Darüber hinaus können wir Informationsabende zu bestimmten Themenkomplexen anbieten. Im Sommer 2016 haben wir solche Informationsabende in Köln und Düsseldorf angeboten. Da haben sich zahlreiche Kolleginnen und Kollegen über Rechte und Pflichten bei Verträgen zwischen Sendern und Produktionsfirmen oder freien Journalistinnen und Journalisten (außerhalb der Tarifverträge) informiert.

JOURNAL: Was muss sich tun, damit diese Branche insgesamt gerechter wird?

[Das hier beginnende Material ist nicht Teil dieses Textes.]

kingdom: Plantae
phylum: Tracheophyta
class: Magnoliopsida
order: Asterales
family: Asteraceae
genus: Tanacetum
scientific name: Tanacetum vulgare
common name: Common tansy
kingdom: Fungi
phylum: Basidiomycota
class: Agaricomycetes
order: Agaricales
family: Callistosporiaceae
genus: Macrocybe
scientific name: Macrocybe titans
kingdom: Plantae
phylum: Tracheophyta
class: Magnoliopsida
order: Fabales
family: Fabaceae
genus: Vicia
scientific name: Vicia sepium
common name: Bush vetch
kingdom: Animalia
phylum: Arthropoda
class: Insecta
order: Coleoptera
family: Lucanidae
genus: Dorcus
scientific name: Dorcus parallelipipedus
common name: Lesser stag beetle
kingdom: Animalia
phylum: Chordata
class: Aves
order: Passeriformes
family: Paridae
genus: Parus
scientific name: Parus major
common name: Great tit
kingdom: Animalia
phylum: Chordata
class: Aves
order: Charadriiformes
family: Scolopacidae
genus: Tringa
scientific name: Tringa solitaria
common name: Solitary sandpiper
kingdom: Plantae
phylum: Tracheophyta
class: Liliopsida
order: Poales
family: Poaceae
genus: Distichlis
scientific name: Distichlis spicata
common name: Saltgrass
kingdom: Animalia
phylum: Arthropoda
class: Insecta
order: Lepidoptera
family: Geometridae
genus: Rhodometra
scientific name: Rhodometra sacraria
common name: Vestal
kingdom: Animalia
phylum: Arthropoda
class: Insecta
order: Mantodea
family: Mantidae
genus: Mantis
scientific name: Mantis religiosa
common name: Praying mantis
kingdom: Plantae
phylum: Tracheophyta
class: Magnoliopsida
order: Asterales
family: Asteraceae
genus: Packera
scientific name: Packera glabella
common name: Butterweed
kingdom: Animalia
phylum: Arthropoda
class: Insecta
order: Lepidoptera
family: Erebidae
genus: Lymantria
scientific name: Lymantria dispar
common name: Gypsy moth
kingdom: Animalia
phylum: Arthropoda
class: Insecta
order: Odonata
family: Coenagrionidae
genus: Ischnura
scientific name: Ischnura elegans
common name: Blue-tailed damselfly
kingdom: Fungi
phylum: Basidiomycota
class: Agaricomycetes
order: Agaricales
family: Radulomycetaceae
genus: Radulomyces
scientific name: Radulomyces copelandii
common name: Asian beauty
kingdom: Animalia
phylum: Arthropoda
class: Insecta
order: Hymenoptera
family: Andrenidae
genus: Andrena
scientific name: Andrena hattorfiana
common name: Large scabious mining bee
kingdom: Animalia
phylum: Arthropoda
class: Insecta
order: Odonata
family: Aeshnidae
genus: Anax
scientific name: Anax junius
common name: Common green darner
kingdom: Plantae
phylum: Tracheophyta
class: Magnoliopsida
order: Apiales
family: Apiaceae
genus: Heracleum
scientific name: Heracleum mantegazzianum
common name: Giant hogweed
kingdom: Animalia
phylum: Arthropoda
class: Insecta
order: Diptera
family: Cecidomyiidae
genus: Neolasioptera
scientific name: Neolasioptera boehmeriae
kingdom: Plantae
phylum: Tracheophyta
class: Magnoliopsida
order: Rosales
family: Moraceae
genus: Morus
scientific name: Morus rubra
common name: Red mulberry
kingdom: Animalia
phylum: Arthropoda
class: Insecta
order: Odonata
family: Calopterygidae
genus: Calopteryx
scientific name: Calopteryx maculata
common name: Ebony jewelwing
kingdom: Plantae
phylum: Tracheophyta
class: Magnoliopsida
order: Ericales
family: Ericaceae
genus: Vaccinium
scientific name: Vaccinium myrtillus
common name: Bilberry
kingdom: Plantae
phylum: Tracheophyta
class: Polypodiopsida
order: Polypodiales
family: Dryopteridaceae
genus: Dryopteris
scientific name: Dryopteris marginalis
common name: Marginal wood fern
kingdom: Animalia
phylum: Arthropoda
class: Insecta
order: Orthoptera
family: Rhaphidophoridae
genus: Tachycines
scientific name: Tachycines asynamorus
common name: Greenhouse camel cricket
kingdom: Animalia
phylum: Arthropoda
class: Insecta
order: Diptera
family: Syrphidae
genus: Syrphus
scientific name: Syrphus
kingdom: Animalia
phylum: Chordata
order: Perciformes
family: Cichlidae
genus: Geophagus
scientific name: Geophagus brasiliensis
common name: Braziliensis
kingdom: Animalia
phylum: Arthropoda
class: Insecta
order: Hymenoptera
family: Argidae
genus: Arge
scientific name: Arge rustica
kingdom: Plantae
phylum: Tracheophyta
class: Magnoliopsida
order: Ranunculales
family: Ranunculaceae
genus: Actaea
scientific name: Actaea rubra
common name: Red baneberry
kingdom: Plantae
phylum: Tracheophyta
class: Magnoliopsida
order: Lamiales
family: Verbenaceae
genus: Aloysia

Weihe: Wir sehen schon, dass die Produktionsfirmen auch in Zwängen stecken, weil sie von den Sendern an der kurzen Leine gehalten werden. Es gibt ja seit längerem Bemühungen zwischen den öffentlich-rechtlichen Sendern und der Produzentenallianz, Rahmenbedingungen für eine faire Zusammenarbeit zu definieren. Aus unserer Sicht wäre es wünschenswert, dass Sender wie WDR und RTL in ihren Verträgen mit Produktionsfirmen eine Vereinbarung zu angemessener Vergütung und fairen Arbeitsbedingungen festschreiben, wie es ARD und ZDF bereits getan haben.
Für die Beschäftigten gilt aber auch: Solange sie vereinzelt vor sich hin leiden, wird sich nichts ändern. Wer noch nicht Mitglied in einer Gewerkschaft ist, sollte das ändern. Je mehr Freie und Angestellte in einem Bereich organisiert sind, umso bessern können wir unseren Mitgliedern helfen, für ihre Rechte zu kämpfen.||

 

Ein Beitrag aus JOURNAL 4/17, dem Mitglieder- und Medienmagazin des DJV-NRW.